Depending on your use case, it is completely viable. We have developed many very sophisticated solutions on CDS with the $10 Per App Passes, even without utilizing all that is available to that pass. Mostly starting with one of our RapidStart accelerators, we have built Project Management applications, Field Service applications, Referral Management solutions, each of which has become an accelerator on their own. What will you miss out on? For many customers, they won’t miss out on anything, again depending on your needs. Like Charles said, there is a lot of value in the first-party applications for those that need it.

Top Down

We started with the premise that many customers just want something simple to use at the lowest possible cost. So we built our accelerators with the $10 pass in mind. You can start with a vanilla CDS, and many do. But many customers already have Dynamics 365, and a significant number of their users are making use of those high-value proprietary features.

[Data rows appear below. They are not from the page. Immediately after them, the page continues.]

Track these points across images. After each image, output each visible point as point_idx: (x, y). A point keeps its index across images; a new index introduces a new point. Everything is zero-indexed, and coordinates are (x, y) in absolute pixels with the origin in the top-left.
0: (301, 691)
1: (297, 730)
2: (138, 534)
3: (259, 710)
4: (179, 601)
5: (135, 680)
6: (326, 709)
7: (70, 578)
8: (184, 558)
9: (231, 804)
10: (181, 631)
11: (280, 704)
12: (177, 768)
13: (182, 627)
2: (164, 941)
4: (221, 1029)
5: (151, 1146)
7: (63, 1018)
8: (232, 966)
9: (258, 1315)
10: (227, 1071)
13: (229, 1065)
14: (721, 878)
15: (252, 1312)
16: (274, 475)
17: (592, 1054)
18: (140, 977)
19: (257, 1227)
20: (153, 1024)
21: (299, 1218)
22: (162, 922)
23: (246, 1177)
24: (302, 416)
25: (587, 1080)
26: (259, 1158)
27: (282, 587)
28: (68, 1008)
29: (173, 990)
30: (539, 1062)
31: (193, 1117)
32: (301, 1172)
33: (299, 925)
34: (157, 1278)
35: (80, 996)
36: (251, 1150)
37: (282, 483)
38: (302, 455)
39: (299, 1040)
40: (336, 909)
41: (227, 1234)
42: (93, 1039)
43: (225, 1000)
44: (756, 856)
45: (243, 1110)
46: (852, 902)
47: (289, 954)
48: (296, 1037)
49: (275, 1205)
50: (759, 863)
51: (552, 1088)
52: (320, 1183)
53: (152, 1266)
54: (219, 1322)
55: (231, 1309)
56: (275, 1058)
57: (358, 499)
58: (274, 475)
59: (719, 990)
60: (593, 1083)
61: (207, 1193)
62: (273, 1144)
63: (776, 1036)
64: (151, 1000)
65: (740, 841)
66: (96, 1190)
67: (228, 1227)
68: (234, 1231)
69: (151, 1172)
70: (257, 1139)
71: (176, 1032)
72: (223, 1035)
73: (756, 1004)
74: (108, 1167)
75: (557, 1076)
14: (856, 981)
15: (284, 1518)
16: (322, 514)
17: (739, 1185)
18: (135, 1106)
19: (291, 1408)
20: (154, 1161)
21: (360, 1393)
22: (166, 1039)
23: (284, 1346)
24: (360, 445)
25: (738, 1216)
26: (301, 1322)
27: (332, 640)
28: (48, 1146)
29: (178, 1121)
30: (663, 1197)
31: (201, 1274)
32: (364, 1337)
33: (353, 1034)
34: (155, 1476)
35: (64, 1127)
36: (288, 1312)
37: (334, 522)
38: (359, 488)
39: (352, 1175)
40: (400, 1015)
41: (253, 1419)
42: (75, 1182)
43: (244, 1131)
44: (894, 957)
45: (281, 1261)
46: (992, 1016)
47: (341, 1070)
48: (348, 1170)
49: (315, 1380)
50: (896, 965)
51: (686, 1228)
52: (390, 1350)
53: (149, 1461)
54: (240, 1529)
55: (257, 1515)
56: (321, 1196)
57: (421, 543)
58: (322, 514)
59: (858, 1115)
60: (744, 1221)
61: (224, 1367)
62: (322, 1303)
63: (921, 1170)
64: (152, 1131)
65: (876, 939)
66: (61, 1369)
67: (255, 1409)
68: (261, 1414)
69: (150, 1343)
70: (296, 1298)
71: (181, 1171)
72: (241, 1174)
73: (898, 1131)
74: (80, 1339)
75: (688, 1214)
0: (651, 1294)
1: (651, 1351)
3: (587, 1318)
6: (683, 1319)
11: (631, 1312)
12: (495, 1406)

But not necessarily all of their users, particularly in larger organizations. A significant part of the work we are seeing today is taking certain use cases, building a specific app for those users, and dropping them down to $10 passes, sharing the same data as the first-party users. This tends to be an addictive motion. Is this cannibalization of high cost licenses? Yes, but I would argue that if a user can do their job with a $10 license instead of a $95 license, that makes the customer happier and less likely to consider a change in platforms.

Unintended consequences are not always a bad thing.



Add your thoughts below, just don’t pimp your stuff on my blog 🙂

1 Comment

  1. Nicolas Nowinski (@nicknow)

    I see the $10 per app plan was still being too limited. Just open it up as $10 per user for vanilla CDS, with additional charges around per-instance, total storage, and total compute. What they are encouraging with the “per app” piece is creating single “apps” in one CDS instance – that model encourages maximum use of the platform and most long-term revenue (because the more you build on it and stickier it becomes.)

    The first-party apps should be treated separately. I would have actually set the pricing model to make the first-party apps $85 a month but require the $10 a month CDS license (same price, but better customer clarity.)

    This is the path which expands PowerApp CDS fastest which will drive other revenue potential around Power Automate, PowerBI, and Azure. It would also encourage more ISV’s to build on the platform which would mean more licensed users which drives more ISVs, in a virtuous circle.

    My belief is they will ultimately get here. It may take another shift or two in the licensing models but I’m fairly certain they want it to happen.

    (Part of me thinks we could see the user licenses bundled into E3/E5 at some point and then charges for instances/storage/compute – much like SharePoint works for most people today.)